===== Document

# Eastern N.A and magne-traction board



## campfortune (Apr 22, 2008)

The hills/mountains in my area are very icy. I hate boarding on icy surface. I heard magne-traction board is the cure for that. I have never tried one. Is it really help? how much the difference such boards make?

I can't just buy one in a shop without knowing it.:icon_scratch:


----------



## snownstuff (Oct 21, 2013)

I have never ridden one but it makes sense that it would help and i don't think it could possibly make it worse so i think you should just try it


----------



## timmytimmytimmy (Feb 19, 2013)

I ride on the East Coast w magnetraction. It definitely helps and steps up your confidence but ice is still ice...


----------



## tonicusa (Feb 27, 2008)

It's okay, some guys love it. And some people love V Rocker. I prefer camber and a sharp edge to Magnetraction. Not gonna hate on it, I just didn't like the way it felt. I love feeling a sharp edge ripping through ice and frozen granular.You should buy one from Dogfunk and if it isn't the right tech for you they will let you exchange it for something else. Nothing beats riding it to know. Just takes a little extra effort and busy work to buy a board ride it and exchange it if it's not right.


----------



## sclogger (Dec 3, 2013)

Granted I've never ridden magnetraction but I don't believe it's a necessity or a deal breaker. I've been ridding east coast my whole life and learned a long long time ago not to ride in the center of the trail, all the fun features tend to be at the edges of the trail anyway. And about the only powdery feel your going to reliably get on East Coast is all the pushed snow that accumulates there. That's where you'll find me. 

If you roll over some ice, just flat base it until you get to the good stuff.


----------



## theprocess (Sep 9, 2013)

Magnetraction is amazing on ice; all kinds of grip. However, I prefer regular camber in most conditions (ice, hard pack, groomed, etc.) except pow; as good as magnetraction on ice if your edges are sharp. IMO, for an exclusive east coast riding board magnetraction is a must; especially if you ride a reverse camber.

For the record Im old school, learned on a camber board and will always ride camber. Tried reverse camber (with magnetraction) and didn't like the loose feeling under my feet. Tried rocker-camber (with magnetraction) which felt better but still missing that locked in feeling. Recently added camrock to the quiver (with mellow magnetraction) which feels like a great balance for all conditions from ice to pow.


----------



## ksup3erb (Jan 25, 2013)

Camber beats magnetraction any day. Promotes good riding technique too.


----------



## baconzoo (Nov 12, 2010)

*Ice Coast*

Magna or Grip Tech (each brand has it's own name) does a better job than Camber I'd say. I have a horde of camber big guns, and my nimble Arbor Coda 161 holds me firm since the day I got her. I'm used to riding 166, 173 sized boards.


----------



## DIESEL (Nov 26, 2012)

I ride East Coast magnatraction and I love it. Was at killington last weekend and one of the blacks was just a straight sheet of ice all the way dow, pretty steep too. Gripped like it was nothing, given I had tuned it the night before.


----------



## freshy (Nov 18, 2009)

Why do people keep talking like camber and magnetraction can't exist on the same board? They are 2 totally unrelated things.

==========

- [Work instructions]: Can you sum up the thread on magne-traction boards above in two sentences?

===== Data

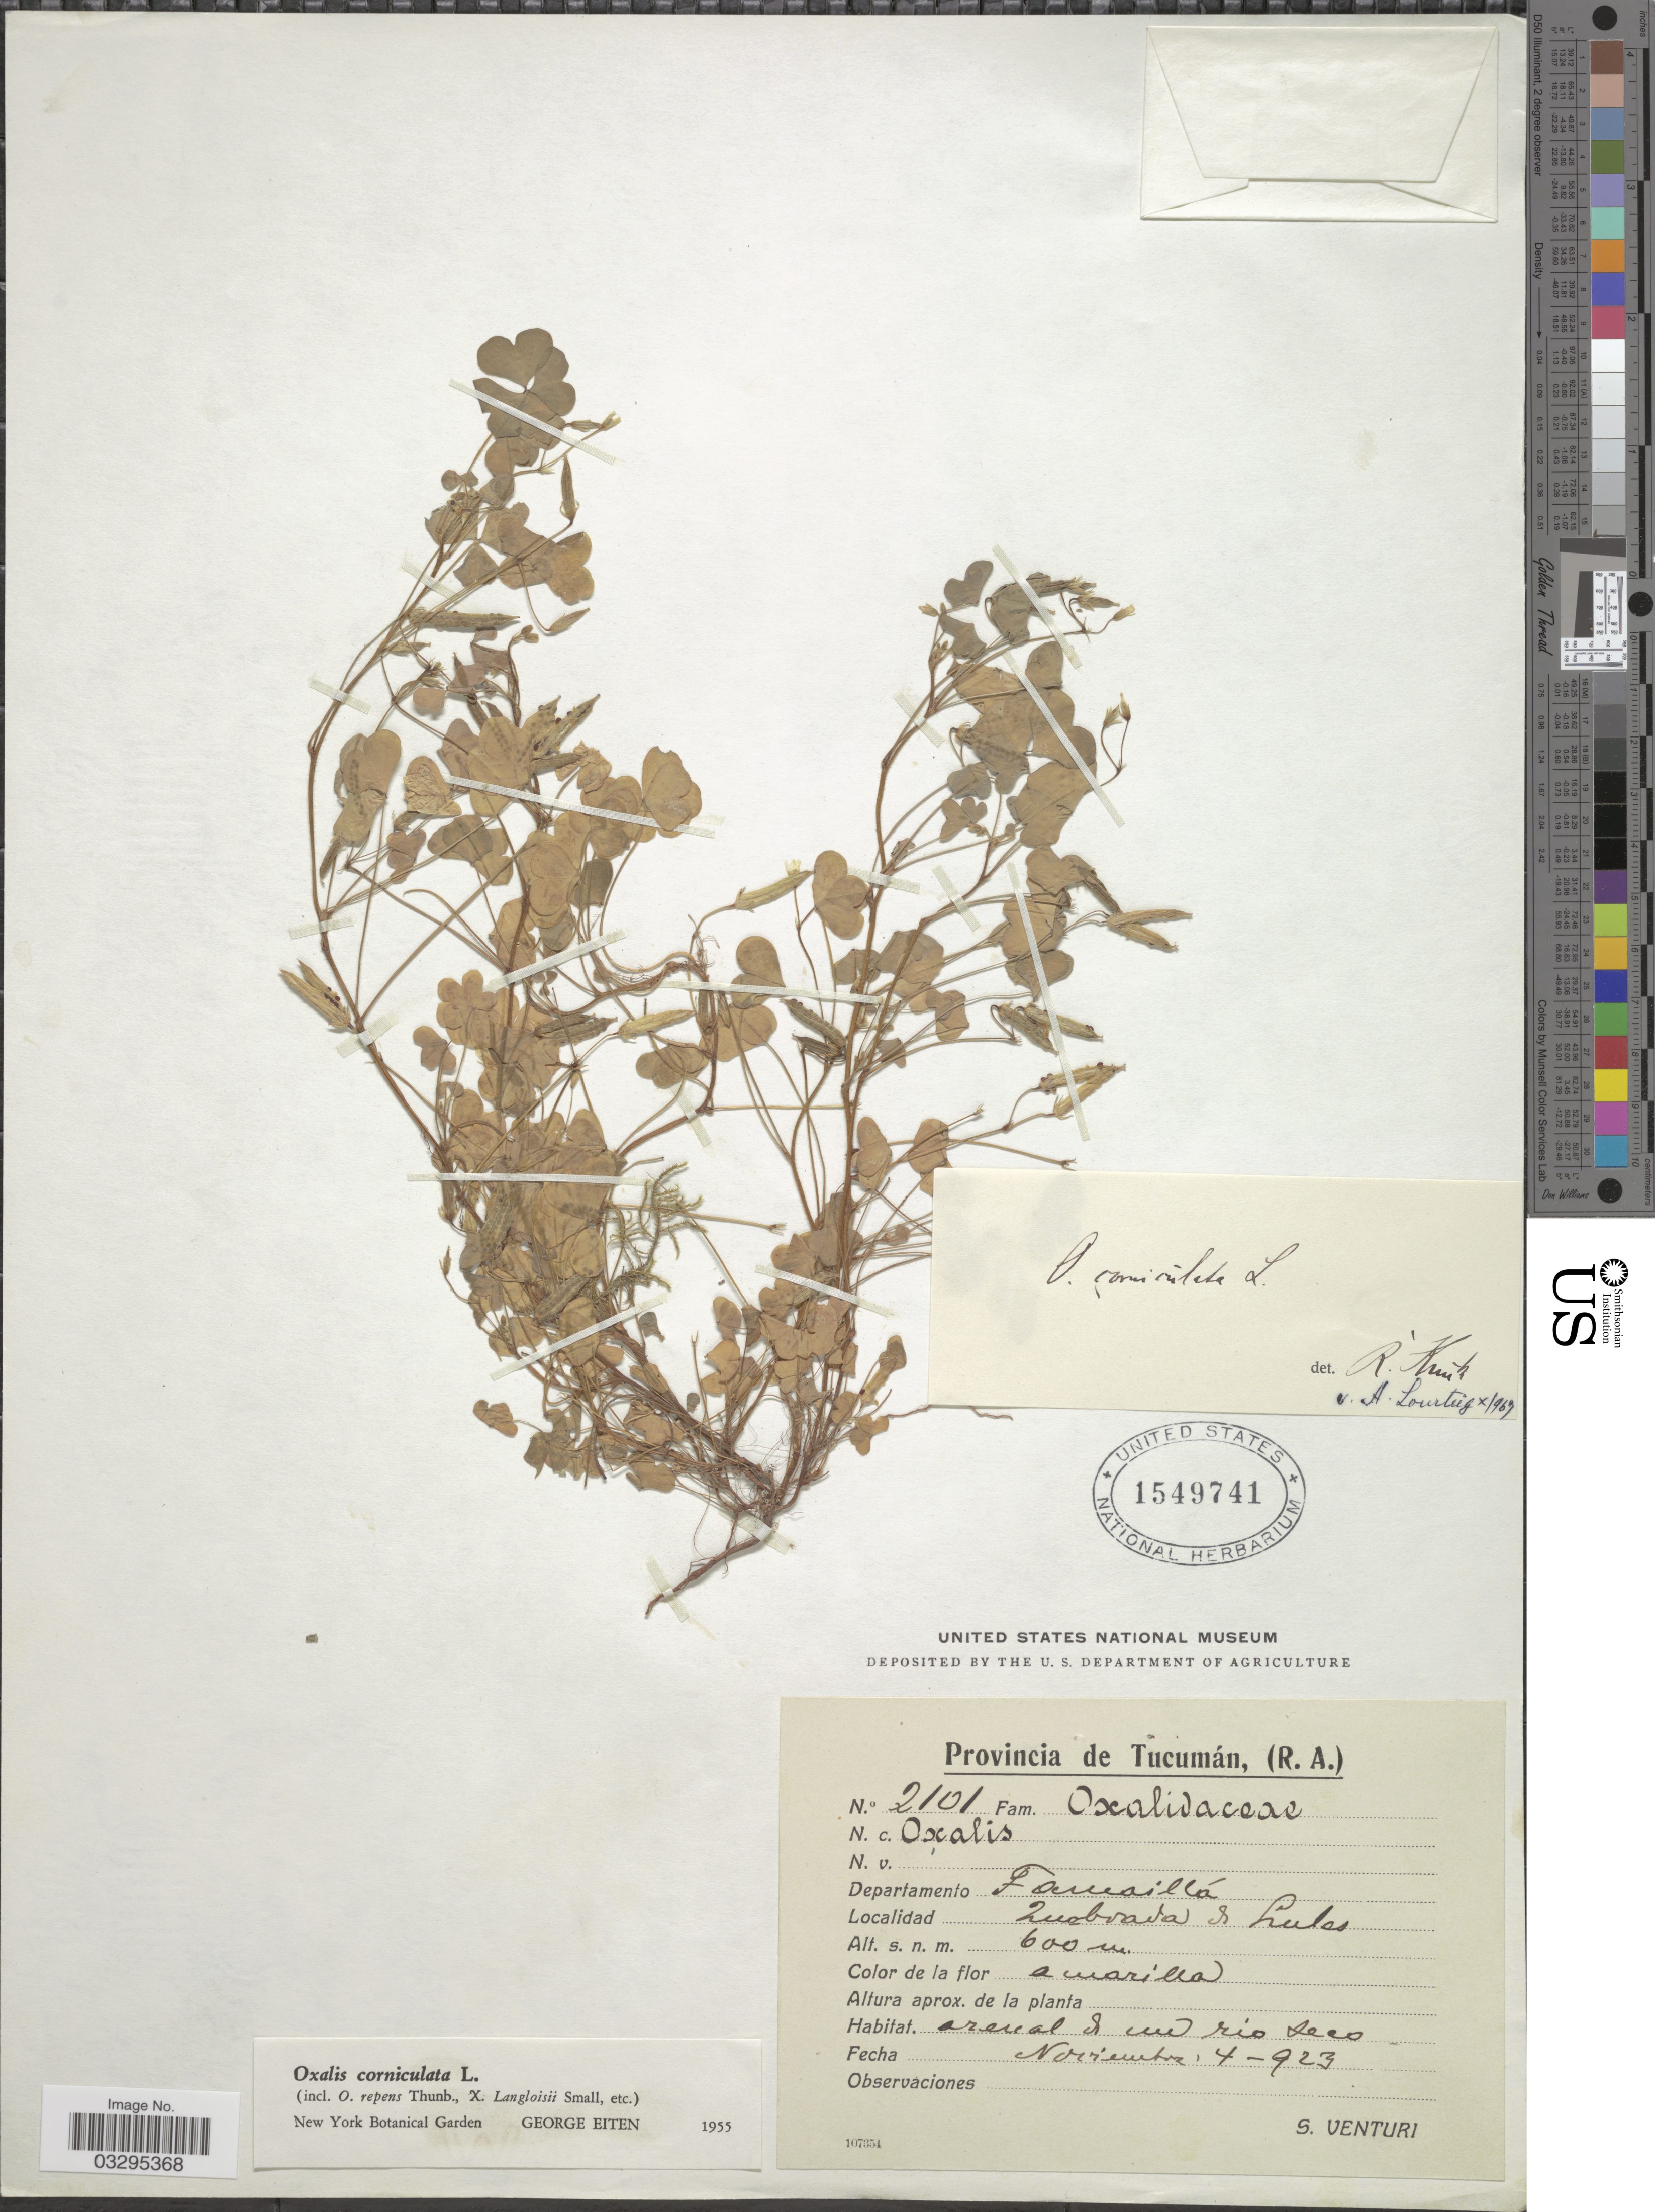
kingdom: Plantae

==========

- [Response below]: A rider whose local hills are very icy asks whether a magne-traction board really helps and how much difference it makes. Several East Coast riders say it grips well on ice while others prefer camber with a sharp edge, and one notes that camber and magnetraction are unrelated and can exist on the same board.